L’article du Sénat ne produirait pas d’effets juridiques nouveaux selon leurs auteurs, mais aurait « le double mérite » de « réaffirmer l’attachement du peuple français à la préservation de l’environnement et d’y inclure expressément la lutte contre le dérèglement climatique, que la Charte ne mentionne pas ».

Quand le Conseil d’Etat pointait une « quasi-obligation de résultat »

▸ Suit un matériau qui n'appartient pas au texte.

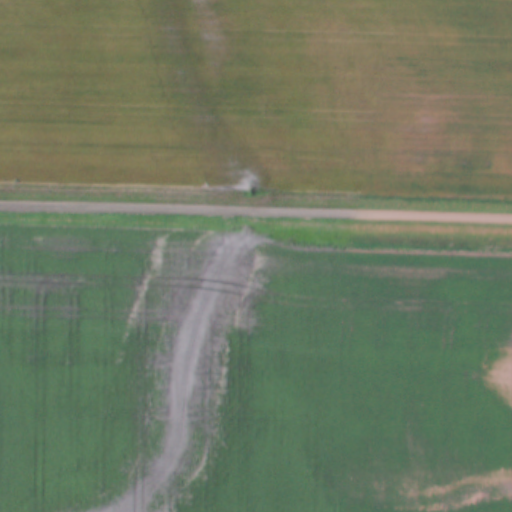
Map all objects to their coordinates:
road: (256, 212)
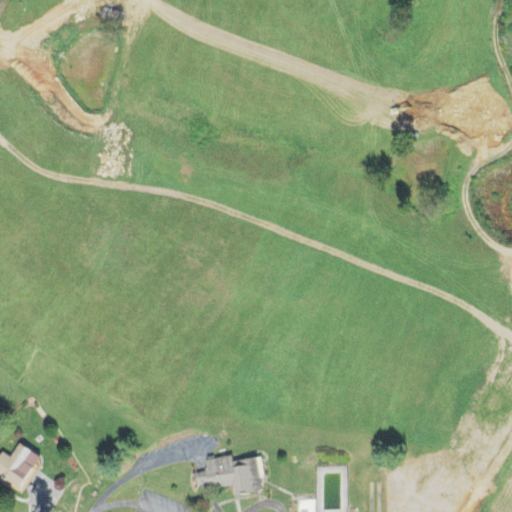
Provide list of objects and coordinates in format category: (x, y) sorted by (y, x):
building: (19, 467)
building: (233, 477)
road: (498, 487)
road: (111, 501)
road: (149, 507)
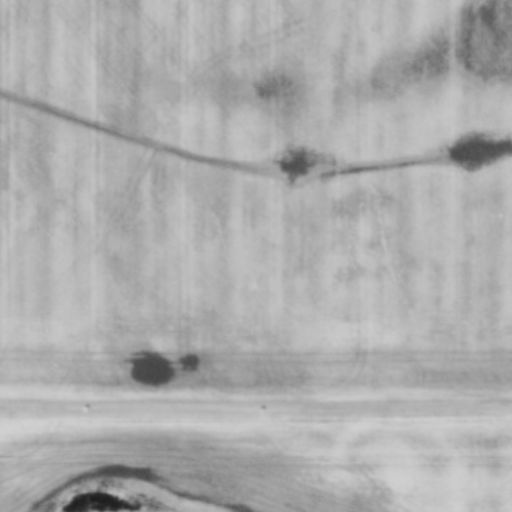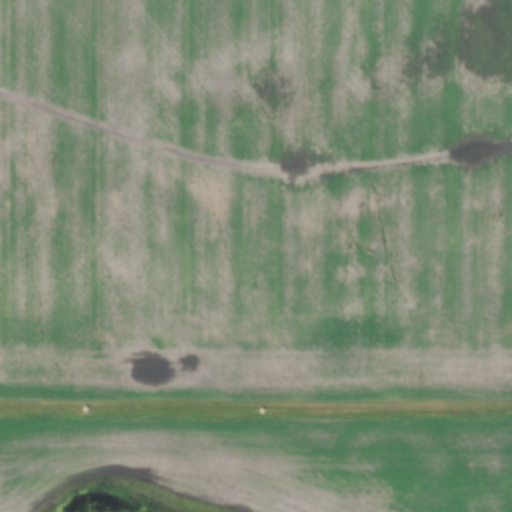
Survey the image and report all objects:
road: (256, 414)
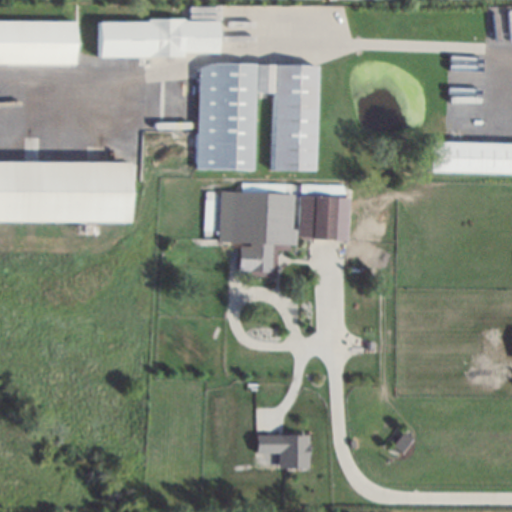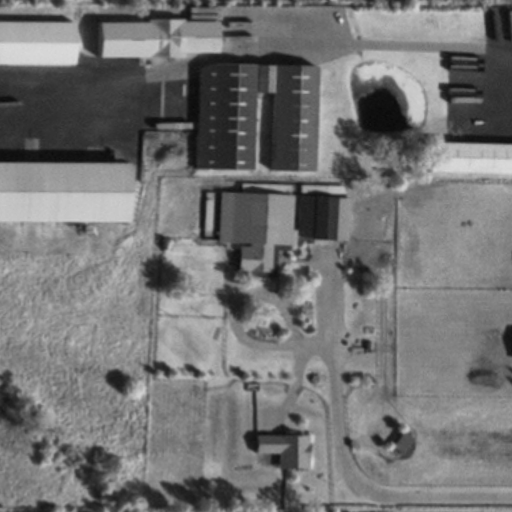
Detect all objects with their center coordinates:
building: (154, 37)
building: (153, 38)
building: (36, 42)
building: (36, 42)
road: (498, 71)
building: (253, 114)
building: (253, 114)
building: (468, 157)
building: (469, 157)
building: (62, 190)
building: (61, 191)
building: (322, 218)
building: (274, 223)
building: (255, 224)
road: (296, 377)
crop: (237, 439)
building: (400, 441)
building: (285, 448)
road: (345, 451)
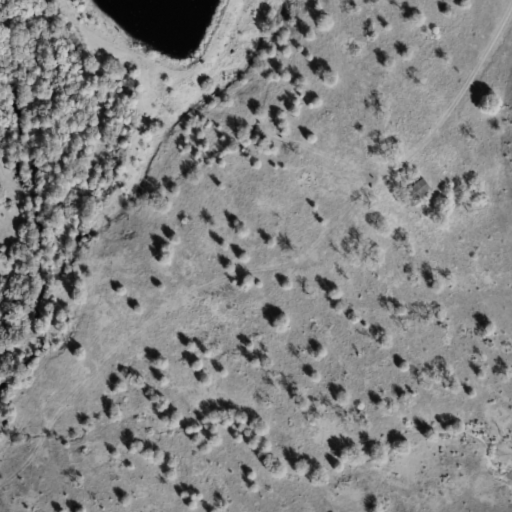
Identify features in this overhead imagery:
building: (418, 193)
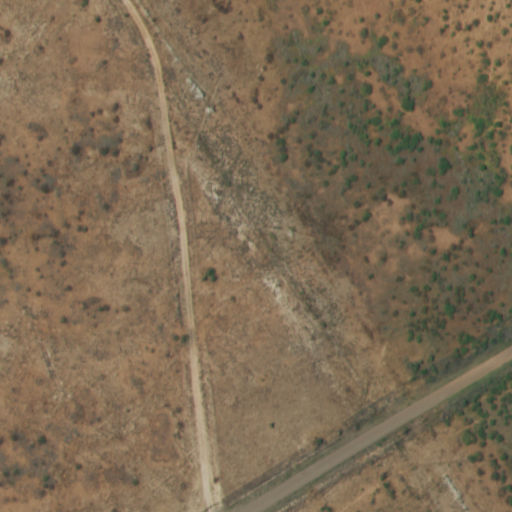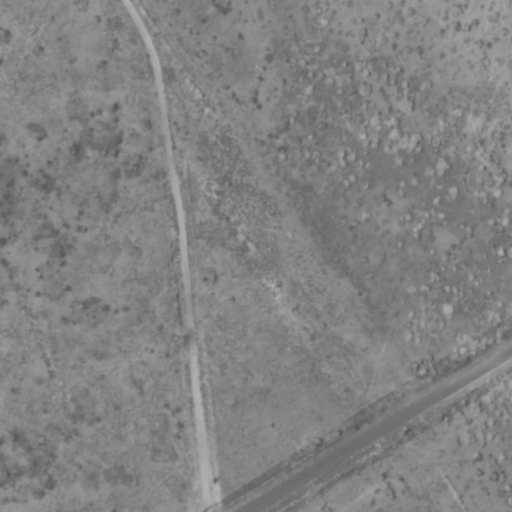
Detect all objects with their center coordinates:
road: (187, 246)
road: (379, 431)
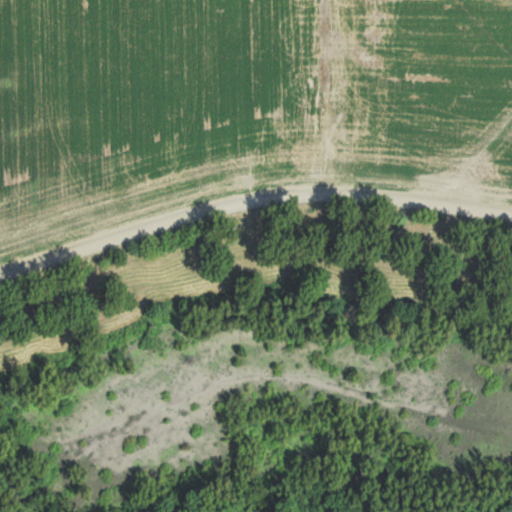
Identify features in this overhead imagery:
road: (252, 203)
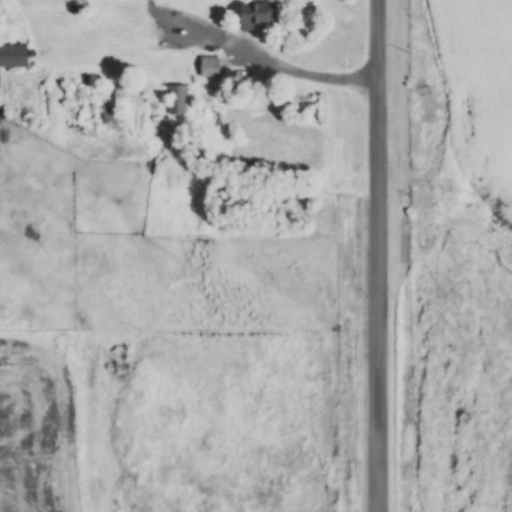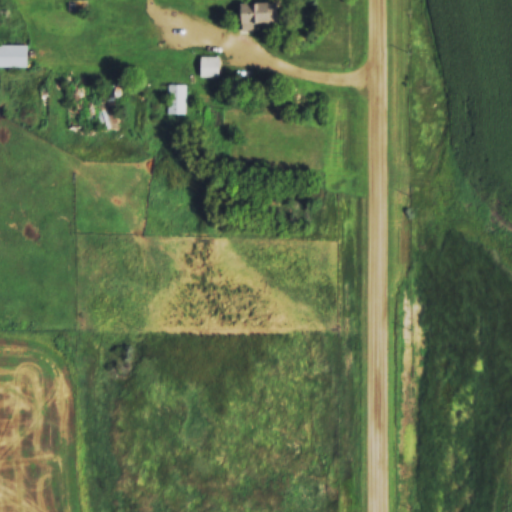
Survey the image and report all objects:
building: (256, 15)
building: (14, 55)
road: (267, 62)
building: (209, 66)
building: (176, 98)
building: (78, 101)
road: (375, 255)
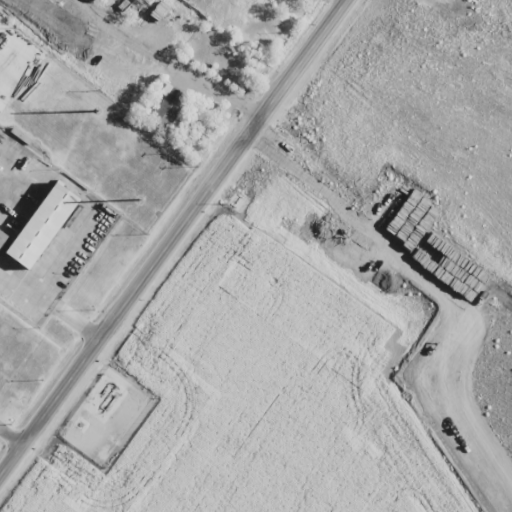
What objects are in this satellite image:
road: (341, 2)
building: (129, 5)
building: (167, 106)
power tower: (96, 109)
power tower: (138, 199)
building: (42, 225)
building: (3, 238)
road: (174, 238)
crop: (339, 302)
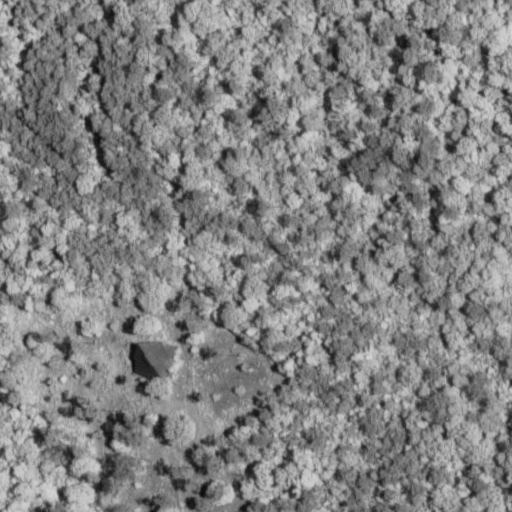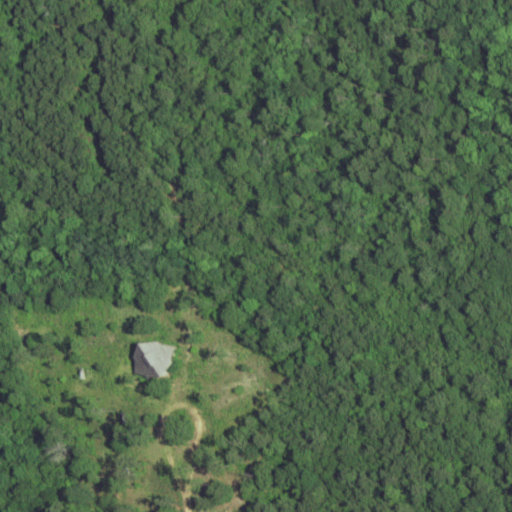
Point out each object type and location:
building: (151, 359)
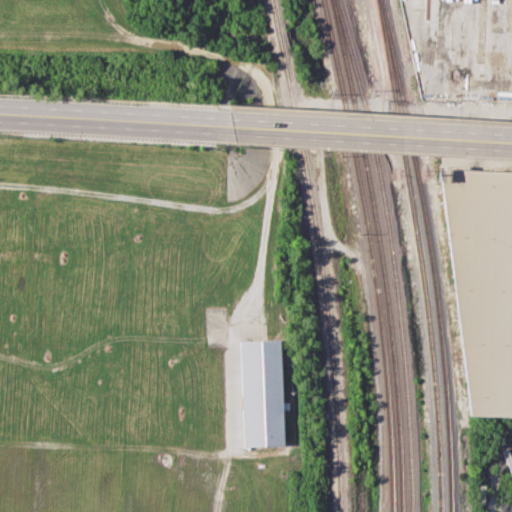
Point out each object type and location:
building: (460, 47)
street lamp: (151, 99)
street lamp: (341, 115)
road: (112, 120)
road: (368, 134)
street lamp: (53, 138)
street lamp: (244, 144)
street lamp: (434, 154)
railway: (392, 252)
railway: (319, 253)
railway: (371, 254)
railway: (380, 254)
railway: (418, 254)
railway: (429, 254)
building: (480, 283)
building: (481, 284)
building: (260, 392)
building: (261, 394)
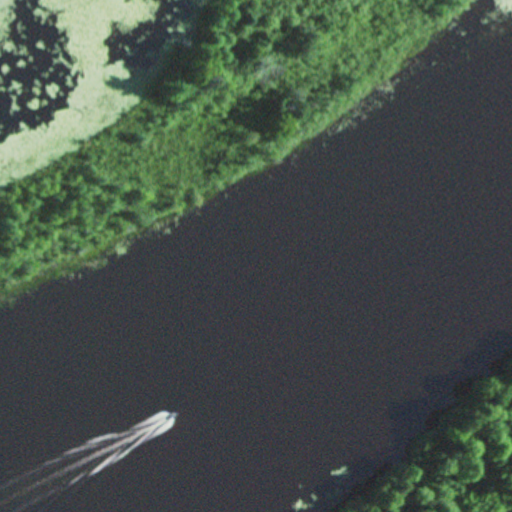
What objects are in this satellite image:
river: (259, 329)
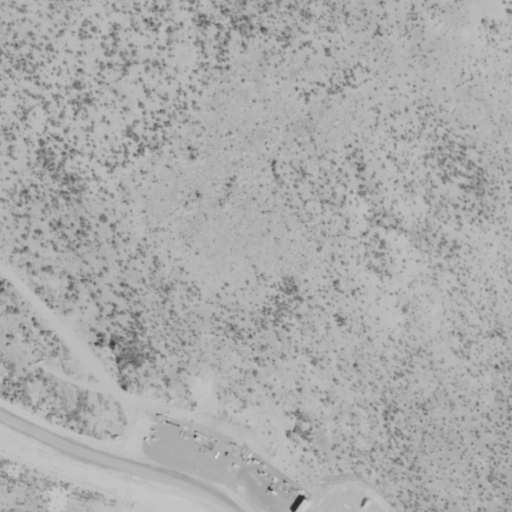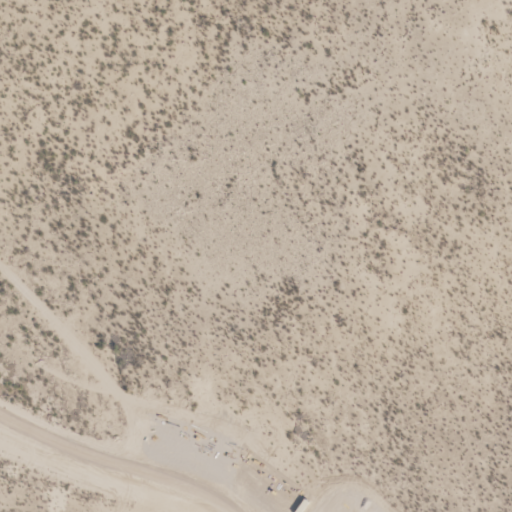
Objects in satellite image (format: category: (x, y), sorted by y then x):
road: (117, 428)
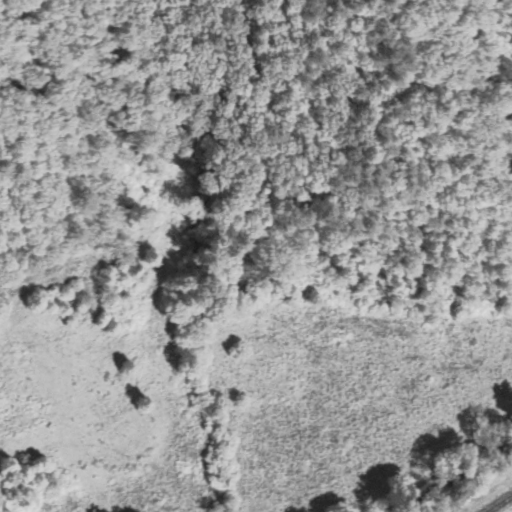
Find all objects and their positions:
river: (442, 470)
railway: (498, 503)
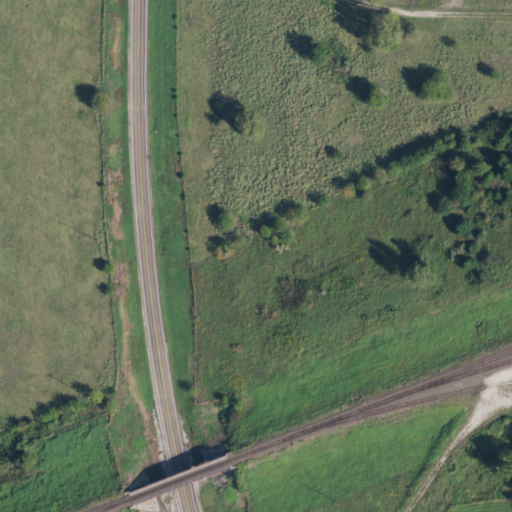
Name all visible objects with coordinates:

En mai, le président de la commission avait déjà développé ses craintes sur les effets de la rédaction des députés. Le verbe « garantir » ferait peser sur les pouvoirs publics une « quasi-obligation de résultat », comme l’avait souligné le Conseil d’Etat. Cette notion n’a d’ailleurs « aucun contenu défini en droit », indiquait François-Noël Buffet. Autre effet induit par les mots choisis à l’Assemblée nationale, selon le sénateur : l’article « attribuerait une forme de priorité à la préservation de l’environnement sur les autres principes constitutionnels, avec lesquels elle doit aujourd’hui être conciliée ».

Dans son premier rapport, François-Noël Buffet avait expliqué que le verbe « garantir » aurait des conséquences juridiques importantes. « L’usage du verbe « garantir » (à la différence du verbe « lutter ») pourrait conduire à imposer aux pouvoirs publics, non pas seulement une obligation constitutionnelle « plus forte » que celle qui résulterait d’un simple verbe d’action (« agir pour la préservation », « favoriser la préservation », voire « préserver ») à l’indicatif présent, mais une obligation devant être honorée avant toute autre. »

Dans un tout autre registre, quatre sénateurs centristes ont souhaité profiter de cette révision constitutionnelle pour reconnaître dans la Constitution l’enseignement intensif des langues régionales. Cette proposition est une réponse directe à la censure au mois de mai par le Conseil constitutionnel de la loi Molac sur l’enseignement immersif en langue régionale dans les écoles publiques et privées sous contrat. Cet exemple de cavalier législatif – une disposition sans rapport avec l’objet du texte en discussion – a peu de chances de passer.